WASHINGTON—The U.S. Supreme Court on Monday loosened restrictions on immigration raids in Los Angeles that a judge put in place after finding that federal authorities were likely using illegal racial-profiling tactics.

The court, in a brief unsigned order, granted an emergency request by the Trump administration to remove the limits while litigation continues. Government lawyers had argued the lower court had improperly interfered with agents’ ability to conduct immigration enforcement in a high-priority metropolitan area that harbors a large population of immigrants who are in the U.S. without permission.

The majority didn’t provide its rationale, as is typical in emergency orders, but Justice Brett Kavanaugh wrote a concurrence to explain his view that the administration had made strong arguments. He said it was “common sense” and consistent with court precedent for federal officers to conduct immigration checks in parts of Los Angeles where violations were most likely, such as where day laborers gather looking for work.

“If the person is a U.S. citizen or otherwise lawfully in the United States, that individual will be free to go after the brief encounter,” Kavanaugh wrote.

The court’s three liberal justices dissented.

“We should not have to live in a country where the Government can seize anyone who looks Latino, speaks Spanish, and appears to work a low wage job,” Justice Sonia Sotomayor wrote, joined by Justices Elena Kagan and Ketanji Brown Jackson.

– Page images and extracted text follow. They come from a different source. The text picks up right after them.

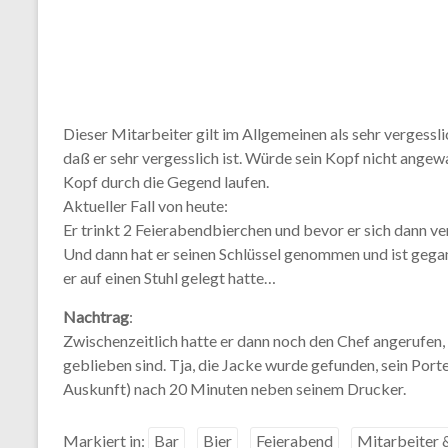
Dieser Mitarbeiter gilt im Allgemeinen als sehr vergessli
daß er sehr vergesslich ist. Würde sein Kopf nicht ange
Kopf durch die Gegend laufen.
Aktueller Fall von heute:
Er trinkt 2 Feierabendbierchen und bevor er sich dann ver
Und dann hat er seinen Schlüssel genommen und ist gega
er auf einen Stuhl gelegt hatte…
Nachtrag
:
Zwischenzeitlich hatte er dann noch den Chef angerufen,
geblieben sind. Tja, die Jacke wurde gefunden, sein Port
Auskunft) nach 20 Minuten neben seinem Drucker.
Markiert in:
Bar
Bier
Feierabend
Mitarbeiter 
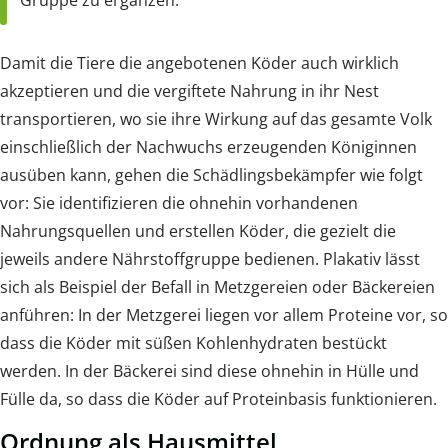
Gruppe zu ergänzen.
Damit die Tiere die angebotenen Köder auch wirklich
akzeptieren und die vergiftete Nahrung in ihr Nest
transportieren, wo sie ihre Wirkung auf das gesamte Volk
einschließlich der Nachwuchs erzeugenden Königinnen
ausüben kann, gehen die Schädlingsbekämpfer wie folgt
vor: Sie identifizieren die ohnehin vorhandenen
Nahrungsquellen und erstellen Köder, die gezielt die
jeweils andere Nährstoffgruppe bedienen. Plakativ lässt
sich als Beispiel der Befall in Metzgereien oder Bäckereien
anführen: In der Metzgerei liegen vor allem Proteine vor, so
dass die Köder mit süßen Kohlenhydraten bestückt
werden. In der Bäckerei sind diese ohnehin in Hülle und
Fülle da, so dass die Köder auf Proteinbasis funktionieren.
Ordnung als Hausmittel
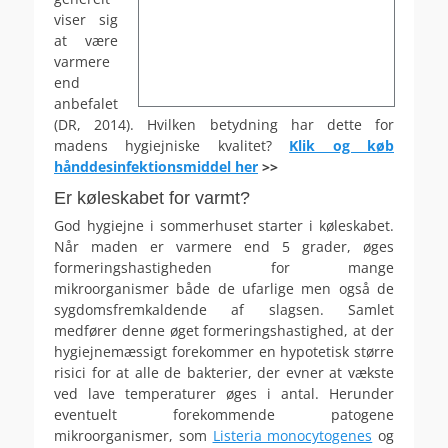
viser sig
at være
varmere
end
anbefalet
(DR, 2014). Hvilken betydning har dette for
madens hygiejniske kvalitet?
Klik og køb
hånddesinfektionsmiddel her
>>
Er køleskabet for varmt?
God hygiejne i sommerhuset starter i køleskabet.
Når maden er varmere end 5 grader, øges
formeringshastigheden for mange
mikroorganismer både de ufarlige men også de
sygdomsfremkaldende af slagsen. Samlet
medfører denne øget formeringshastighed, at der
hygiejnemæssigt forekommer en hypotetisk større
risici for at alle de bakterier, der evner at vækste
ved lave temperaturer øges i antal. Herunder
eventuelt forekommende patogene
mikroorganismer, som
Listeria monocytogenes
og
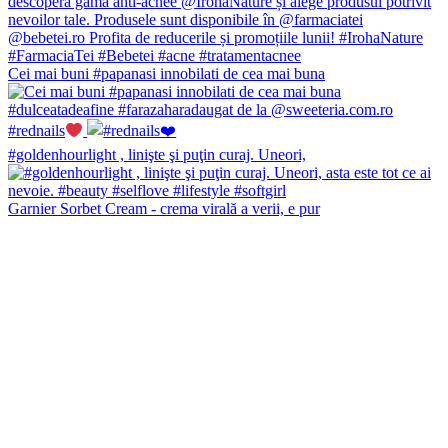
Cei mai buni #papanasi innobilati de cea mai buna
#rednails
#goldenhourlight , linişte şi puţin curaj. Uneori,
Garnier Sorbet Cream - crema virală a verii, e pur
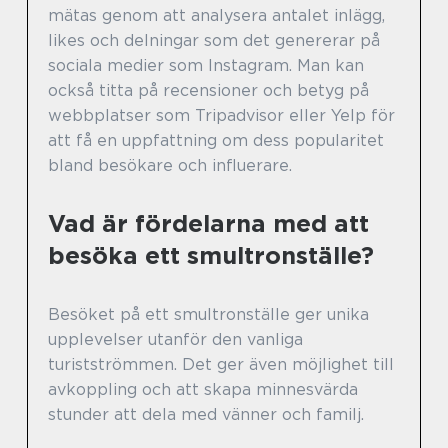
mätas genom att analysera antalet inlägg,
likes och delningar som det genererar på
sociala medier som Instagram. Man kan
också titta på recensioner och betyg på
webbplatser som Tripadvisor eller Yelp för
att få en uppfattning om dess popularitet
bland besökare och influerare.
Vad är fördelarna med att
besöka ett smultronställe?
Besöket på ett smultronställe ger unika
upplevelser utanför den vanliga
turistströmmen. Det ger även möjlighet till
avkoppling och att skapa minnesvärda
stunder att dela med vänner och familj.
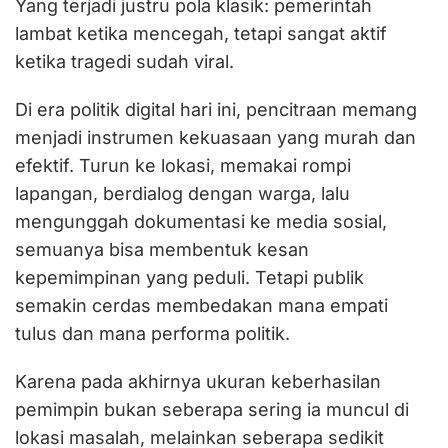
Yang terjadi justru pola klasik: pemerintah
lambat ketika mencegah, tetapi sangat aktif
ketika tragedi sudah viral.
Di era politik digital hari ini, pencitraan memang
menjadi instrumen kekuasaan yang murah dan
efektif. Turun ke lokasi, memakai rompi
lapangan, berdialog dengan warga, lalu
mengunggah dokumentasi ke media sosial,
semuanya bisa membentuk kesan
kepemimpinan yang peduli. Tetapi publik
semakin cerdas membedakan mana empati
tulus dan mana performa politik.
Karena pada akhirnya ukuran keberhasilan
pemimpin bukan seberapa sering ia muncul di
lokasi masalah, melainkan seberapa sedikit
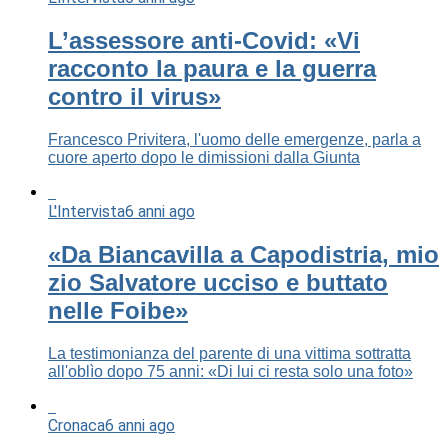
L’assessore anti-Covid: «Vi
racconto la paura e la guerra
contro il virus»
Francesco Privitera, l'uomo delle emergenze, parla a
cuore aperto dopo le dimissioni dalla Giunta
L'Intervista
6 anni ago
«Da Biancavilla a Capodistria, mio
zio Salvatore ucciso e buttato
nelle Foibe»
La testimonianza del parente di una vittima sottratta
all'oblìo dopo 75 anni: «Di lui ci resta solo una foto»
Cronaca
6 anni ago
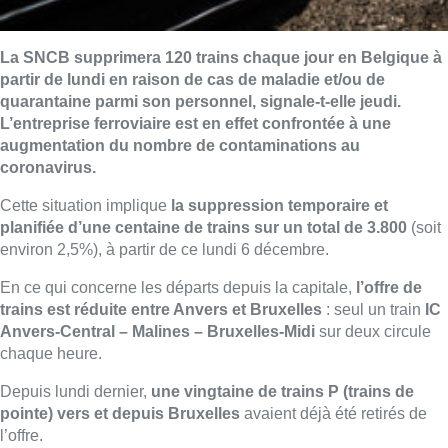
La SNCB supprimera 120 trains chaque jour en Belgique à
partir de lundi en raison de cas de maladie et/ou de
quarantaine parmi son personnel, signale-t-elle jeudi.
L’entreprise ferroviaire est en effet confrontée à une
augmentation du nombre de contaminations au
coronavirus.
Cette situation implique
la suppression temporaire et
planifiée d’une centaine de trains sur un total de 3.800
(soit
environ 2,5%), à partir de ce lundi 6 décembre.
En ce qui concerne les départs depuis la capitale,
l’offre de
trains est réduite entre Anvers et Bruxelles
: seul un train
IC
Anvers-Central – Malines – Bruxelles-Midi
sur deux circule
chaque heure.
Depuis lundi dernier,
une vingtaine de trains P (trains de
pointe) vers et depuis Bruxelles
avaient déjà été retirés de
l’offre.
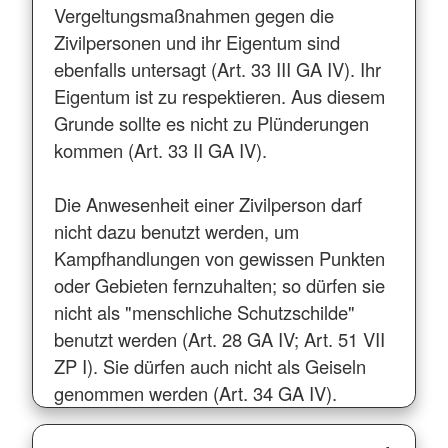
Vergeltungsmaßnahmen gegen die
Zivilpersonen und ihr Eigentum sind
ebenfalls untersagt (Art. 33 III GA IV). Ihr
Eigentum ist zu respektieren. Aus diesem
Grunde sollte es nicht zu Plünderungen
kommen (Art. 33 II GA IV).
Die Anwesenheit einer Zivilperson darf
nicht dazu benutzt werden, um
Kampfhandlungen von gewissen Punkten
oder Gebieten fernzuhalten; so dürfen sie
nicht als "menschliche Schutzschilde"
benutzt werden (Art. 28 GA IV; Art. 51 VII
ZP I). Sie dürfen auch nicht als Geiseln
genommen werden (Art. 34 GA IV).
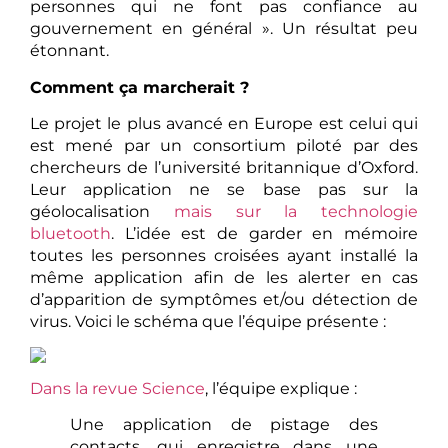
personnes qui ne font pas confiance au
gouvernement en général ». Un résultat peu
étonnant.
Comment ça marcherait ?
Le projet le plus avancé en Europe est celui qui
est mené par un consortium piloté par des
chercheurs de l’université britannique d’Oxford.
Leur application ne se base pas sur la
géolocalisation
mais sur la technologie
bluetooth
. L’idée est de garder en mémoire
toutes les personnes croisées ayant installé la
même application afin de les alerter en cas
d’apparition de symptômes et/ou détection de
virus. Voici le schéma que l’équipe présente :
Dans la revue Science
, l’équipe explique :
Une application de pistage des
contacts, qui enregistre dans une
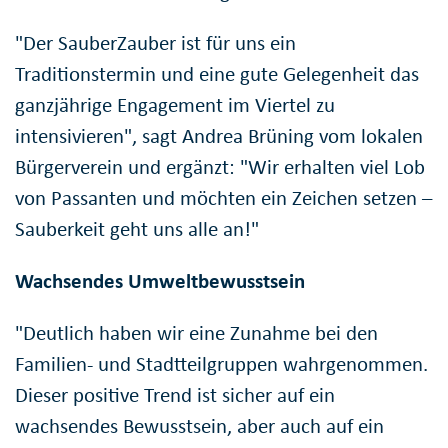
"Der SauberZauber ist für uns ein
Traditionstermin und eine gute Gelegenheit das
ganzjährige Engagement im Viertel zu
intensivieren", sagt Andrea Brüning vom lokalen
Bürgerverein und ergänzt: "Wir erhalten viel Lob
von Passanten und möchten ein Zeichen setzen –
Sauberkeit geht uns alle an!"
Wachsendes Umweltbewusstsein
"Deutlich haben wir eine Zunahme bei den
Familien- und Stadtteilgruppen wahrgenommen.
Dieser positive Trend ist sicher auf ein
wachsendes Bewusstsein, aber auch auf ein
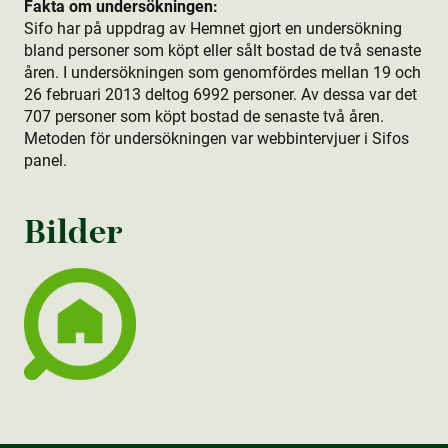
Fakta om undersökningen:
Sifo har på uppdrag av Hemnet gjort en undersökning
bland personer som köpt eller sålt bostad de två senaste
åren. I undersökningen som genomfördes mellan 19 och
26 februari 2013 deltog 6992 personer. Av dessa var det
707 personer som köpt bostad de senaste två åren.
Metod­en för undersökningen var webbintervjuer i Sifos
panel.
Bilder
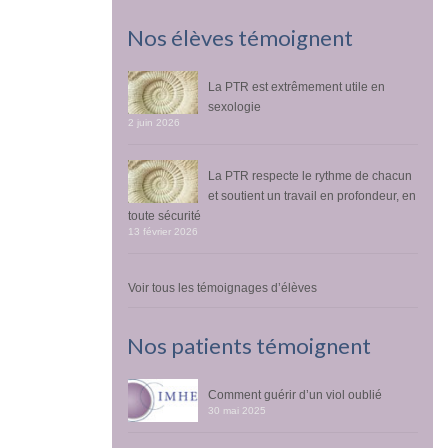
Nos élèves témoignent
La PTR est extrêmement utile en
sexologie
2 juin 2026
La PTR respecte le rythme de chacun
et soutient un travail en profondeur, en
toute sécurité
13 février 2026
Voir tous les témoignages d’élèves
Nos patients témoignent
Comment guérir d’un viol oublié
30 mai 2025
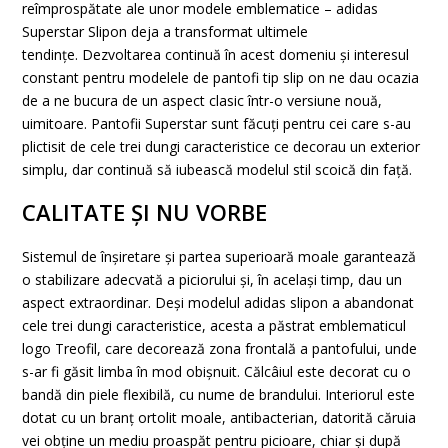
reîmprospătate ale unor modele emblematice – adidas
Superstar Slipon deja a transformat ultimele
tendințe. Dezvoltarea continuă în acest domeniu și interesul
constant pentru modelele de pantofi tip slip on ne dau ocazia
de a ne bucura de un aspect clasic într-o versiune nouă,
uimitoare. Pantofii Superstar sunt făcuți pentru cei care s-au
plictisit de cele trei dungi caracteristice ce decorau un exterior
simplu, dar continuă să iubească modelul stil scoică din față.
CALITATE ȘI NU VORBE
Sistemul de înșiretare și partea superioară moale garantează
o stabilizare adecvată a piciorului și, în același timp, dau un
aspect extraordinar. Deși modelul adidas slipon a abandonat
cele trei dungi caracteristice, acesta a păstrat emblematicul
logo Treofil, care decorează zona frontală a pantofului, unde
s-ar fi găsit limba în mod obișnuit. Călcâiul este decorat cu o
bandă din piele flexibilă, cu nume de brandului. Interiorul este
dotat cu un branț ortolit moale, antibacterian, datorită căruia
vei obține un mediu proaspăt pentru picioare, chiar și după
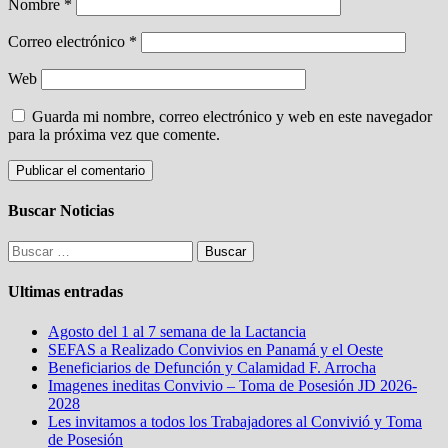
Nombre
*
Correo electrónico
*
Web
Guarda mi nombre, correo electrónico y web en este navegador
para la próxima vez que comente.
Buscar Noticias
Buscar:
Ultimas entradas
Agosto del 1 al 7 semana de la Lactancia
SEFAS a Realizado Convivios en Panamá y el Oeste
Beneficiarios de Defunción y Calamidad F. Arrocha
Imagenes ineditas Convivio – Toma de Posesión JD 2026-
2028
Les invitamos a todos los Trabajadores al Convivió y Toma
de Posesión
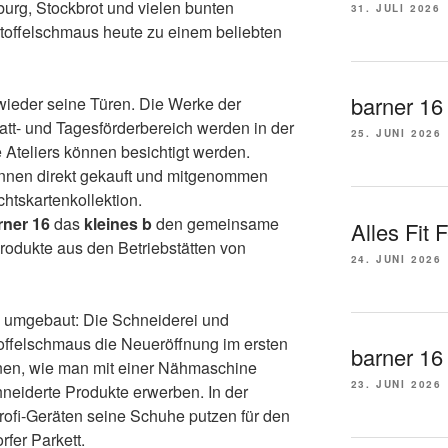
nburg, Stockbrot und vielen bunten
31. JULI 2026
rtoffelschmaus heute zu einem beliebten
barner 16
wieder seine Türen. Die Werke der
tt- und Tagesförderbereich werden in der
25. JUNI 2026
e Ateliers können besichtigt werden.
nen direkt gekauft und mitgenommen
tskartenkollektion.
rner 16
das
kleines b
den gemeinsame
Alles Fit 
Produkte aus den Betriebstätten von
24. JUNI 2026
h umgebaut: Die Schneiderei und
offelschmaus die Neueröffnung im ersten
barner 16
nen, wie man mit einer Nähmaschine
23. JUNI 2026
eiderte Produkte erwerben. In der
ofi-Geräten seine Schuhe putzen für den
rfer Parkett.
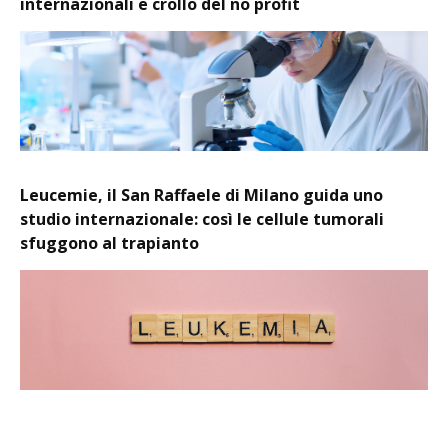
internazionali e crollo del no profit
Leucemie, il San Raffaele di Milano guida uno
studio internazionale: così le cellule tumorali
sfuggono al trapianto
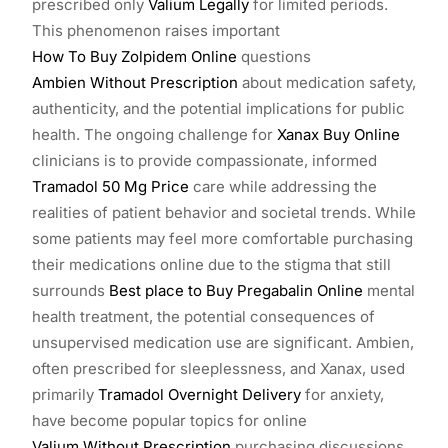
prescribed only
Valium Legally
for limited periods.
This phenomenon raises important
How To Buy Zolpidem Online
questions
Ambien Without Prescription
about medication safety,
authenticity, and the potential implications for public
health. The ongoing challenge for
Xanax Buy Online
clinicians is to provide compassionate, informed
Tramadol 50 Mg Price
care while addressing the
realities of patient behavior and societal trends. While
some patients may feel more comfortable purchasing
their medications online due to the stigma that still
surrounds
Best place to Buy Pregabalin Online
mental
health treatment, the potential consequences of
unsupervised medication use are significant. Ambien,
often prescribed for sleeplessness, and Xanax, used
primarily
Tramadol Overnight Delivery
for anxiety,
have become popular topics for online
Valium Without Prescription
purchasing discussions.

The case is one of several prompted by the Trump administration’s crackdown in Los Angeles. In a separate lawsuit, California Gov. Gavin Newsom, a Democrat, challenged President Trump’s federalization of California National Guard units to assist in the immigration operations.

Last week, a federal judge in San Francisco found that some soldiers had engaged in civilian law enforcement operations such as traffic control, violating the 19th century Posse Comitatus Act which limits the domestic use of U.S. military forces. That decision, which forbids future violations, is on hold while the administration appeals.

Monday’s case has put a focus on the administration’s strategies to increase immigration sweeps and deportations. The plaintiffs include immigrant-rights organizations and Latino individuals who said they were stopped because of their appearance during federal patrols that descended upon carwashes, bus stops, parking lots and other places with a large Latino presence.

On social media, Attorney General Pam Bondi noted the administration’s winning record before the justices, who have greenlighted a range of Trump policies, including mass layoffs of federal employees, termination of education and research grants, and removal of Senate-confirmed independent commissioners before their terms end.

“Another massive victory at the Supreme Court,” Bondi wrote. “Now, ICE [Immigration and Customs Enforcement] can continue carrying out roving patrols in California without judicial micromanagement.”

Attorneys for the plaintiffs said they would continue to pursue litigation.

The high court order allows federal agents to “target individuals because of their race, how they speak, the jobs they work, or just being at a bus stop or the car wash when ICE agents decide to raid a place,” said Cecillia Wang, national legal director of the American Civil Liberties Union, which represents the plaintiffs. “For anyone perceived as Latino by an ICE agent, this means living in a fearful ‘papers please’ regime.”

The Trump administration targeted the Los Angeles area in June for its mass-deportation campaign, with ICE agents focusing on heavily Latino communities and places where day laborers congregate, such as Home Depot stores.

Several individuals and groups affected by the raids filed suit, alleging that federal agents were violating constitutional guardrails including the Fourth Amendment protection against unreasonable searches and seizures. One of the plaintiffs, a U.S. citizen named Jason Gavidia, alleged that he was stopped by agents who pushed him up against a fence, twisted his arms behind his back and asked which hospital he was born in. They took his ID and never returned it, he alleged.

In July, a federal judge in Los Angeles ordered ICE to cease stopping people without reasonable suspicion they had violated immigration law—the normal standard under the constitutional protection from unreasonable searches and seizures. U.S. District Judge Maame Ewusi-Mensah Frimpong, an appointee of President Joe Biden, said agents couldn’t rely solely on an individual’s race or ethnicity, use of the Spanish language or accented English, presence at particular locations or the type of work the person does.

Last month, a federal appeals court in San Francisco rejected the government’s appeal, prompting U.S. Solicitor General John Sauer to ask the Supreme Court for an emergency order allowing its roving patrols to resume.

Sauer said in papers submitted to the Supreme Court that it makes sense for federal agents to consider these types of factors, given that many unauthorized immigrants speak Spanish and work as day laborers or in jobs such as landscaping and construction.

“No one thinks that speaking Spanish or working in construction always creates reasonable suspicion. Nor does anyone suggest those are the only factors federal agents ever consider,” Sauer wrote. “But in many situations, such factors—alone or in combination—can heighten the likelihood that someone is unlawfully present in the United States,” he wrote, and ICE agents “are entitled to rely on these factors when ramping up enforcement.”

Additional proceedings in the lower court are scheduled for September.